• Поставленная задача 1
Выведите без изменений фрагмент текста о Соловках от слов «Но разве в этом» до слов «чем мы предполагаем!..» включительно.

• Фрагмент источника
◆ ◆ ◆ ◆
Читаем Соловки. Документальная повесть о новомучениках полностью

Хозяин — подлинный помор, врожденно интеллигентный, словоохотливый, открытый. Живет он в поселке, там его дом и хозяйка, а на лето устраивается береговым матросом на Ребалду. Он рассказал мне некоторые интересные вещи, живое свидетельство из первых уст.

Рыли могилу на поселковом кладбище и наткнулись на странное захоронение: десяток квадратных ящиков из неструганого дерева, внутри которых обнаружились кое-как затолканные, пополам сложенные скелеты. Судя по всему, запихивали их наскоро, меньше всего заботясь о благообразности погребения. У одного череп был проломлен до основания, костлявые руки приложены к голове…

А в другой раз прокладывали коммуникации у госпиталя, неподалеку от Онуфриевского кладбища, и вдруг лопата ударилась о монашеский гроб. Прихлебывая чифир, Иван Андреевич восхищался работой старых мастеров, нахваливал добротность гробовых стенок, даже краска не пожухла, словно вчера на древесину нанесена. А покойник в одежде своей, крестами украшенной, волосы целые, все честь по чести…

— Нетленный! — воскликнула я.

— Еще бы, домовина-то как сработана, ни капли воды туда не проникло.

Но разве в этом дело? Не узнанный миром подвижник лежал в соловецкой земле, даже имени не сохранилось, но Господь за праведную жизнь прославил его нетлением. Воистину святых на свете гораздо больше, чем мы предполагаем!..
◆ ◆ ◆ ◆
• Сохраненные записи
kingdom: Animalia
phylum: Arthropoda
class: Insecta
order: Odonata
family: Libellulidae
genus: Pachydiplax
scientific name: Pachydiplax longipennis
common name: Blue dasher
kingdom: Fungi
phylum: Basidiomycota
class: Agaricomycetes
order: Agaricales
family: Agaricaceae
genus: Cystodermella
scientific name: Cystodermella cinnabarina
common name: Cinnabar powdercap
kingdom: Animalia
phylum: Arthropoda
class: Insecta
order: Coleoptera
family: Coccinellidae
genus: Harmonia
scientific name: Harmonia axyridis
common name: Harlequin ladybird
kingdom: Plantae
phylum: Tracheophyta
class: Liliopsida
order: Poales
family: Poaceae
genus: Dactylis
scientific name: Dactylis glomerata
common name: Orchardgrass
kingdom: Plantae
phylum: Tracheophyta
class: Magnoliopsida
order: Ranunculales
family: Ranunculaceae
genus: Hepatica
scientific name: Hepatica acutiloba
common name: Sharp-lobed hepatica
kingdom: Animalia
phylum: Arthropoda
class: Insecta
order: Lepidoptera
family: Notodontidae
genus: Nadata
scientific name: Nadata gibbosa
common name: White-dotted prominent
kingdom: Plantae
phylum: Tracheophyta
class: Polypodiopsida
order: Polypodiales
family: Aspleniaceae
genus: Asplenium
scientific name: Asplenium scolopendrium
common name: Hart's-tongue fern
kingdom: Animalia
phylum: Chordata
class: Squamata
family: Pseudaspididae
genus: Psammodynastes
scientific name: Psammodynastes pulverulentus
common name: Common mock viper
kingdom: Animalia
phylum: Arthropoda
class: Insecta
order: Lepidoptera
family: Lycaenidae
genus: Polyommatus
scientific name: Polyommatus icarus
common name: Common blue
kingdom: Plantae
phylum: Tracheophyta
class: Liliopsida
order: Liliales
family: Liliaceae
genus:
◆ ◆ ◆ ◆
• Поставленная задача 2
Преобразуйте строки записей от начала записей до строки с «genus: Psammodynastes» включительно в таблицу Markdown со столбцами «Номер» и «Строка записи». Пустые строки пропустите.

• Решение задачи 1
Но разве в этом дело? Не узнанный миром подвижник лежал в соловецкой земле, даже имени не сохранилось, но Господь за праведную жизнь прославил его нетлением. Воистину святых на свете гораздо больше, чем мы предполагаем!..

• Решение задачи 2
| Номер | Строка записи |
|---|---|
| 1 | kingdom: Animalia |
| 2 | phylum: Arthropoda |
| 3 | class: Insecta |
| 4 | order: Odonata |
| 5 | family: Libellulidae |
| 6 | genus: Pachydiplax |
| 7 | scientific name: Pachydiplax longipennis |
| 8 | common name: Blue dasher |
| 9 | kingdom: Fungi |
| 10 | phylum: Basidiomycota |
| 11 | class: Agaricomycetes |
| 12 | order: Agaricales |
| 13 | family: Agaricaceae |
| 14 | genus: Cystodermella |
| 15 | scientific name: Cystodermella cinnabarina |
| 16 | common name: Cinnabar powdercap |
| 17 | kingdom: Animalia |
| 18 | phylum: Arthropoda |
| 19 | class: Insecta |
| 20 | order: Coleoptera |
| 21 | family: Coccinellidae |
| 22 | genus: Harmonia |
| 23 | scientific name: Harmonia axyridis |
| 24 | common name: Harlequin ladybird |
| 25 | kingdom: Plantae |
| 26 | phylum: Tracheophyta |
| 27 | class: Liliopsida |
| 28 | order: Poales |
| 29 | family: Poaceae |
| 30 | genus: Dactylis |
| 31 | scientific name: Dactylis glomerata |
| 32 | common name: Orchardgrass |
| 33 | kingdom: Plantae |
| 34 | phylum: Tracheophyta |
| 35 | class: Magnoliopsida |
| 36 | order: Ranunculales |
| 37 | family: Ranunculaceae |
| 38 | genus: Hepatica |
| 39 | scientific name: Hepatica acutiloba |
| 40 | common name: Sharp-lobed hepatica |
| 41 | kingdom: Animalia |
| 42 | phylum: Arthropoda |
| 43 | class: Insecta |
| 44 | order: Lepidoptera |
| 45 | family: Notodontidae |
| 46 | genus: Nadata |
| 47 | scientific name: Nadata gibbosa |
| 48 | common name: White-dotted prominent |
| 49 | kingdom: Plantae |
| 50 | phylum: Tracheophyta |
| 51 | class: Polypodiopsida |
| 52 | order: Polypodiales |
| 53 | family: Aspleniaceae |
| 54 | genus: Asplenium |
| 55 | scientific name: Asplenium scolopendrium |
| 56 | common name: Hart's-tongue fern |
| 57 | kingdom: Animalia |
| 58 | phylum: Chordata |
| 59 | class: Squamata |
| 60 | family: Pseudaspididae |
| 61 | genus: Psammodynastes |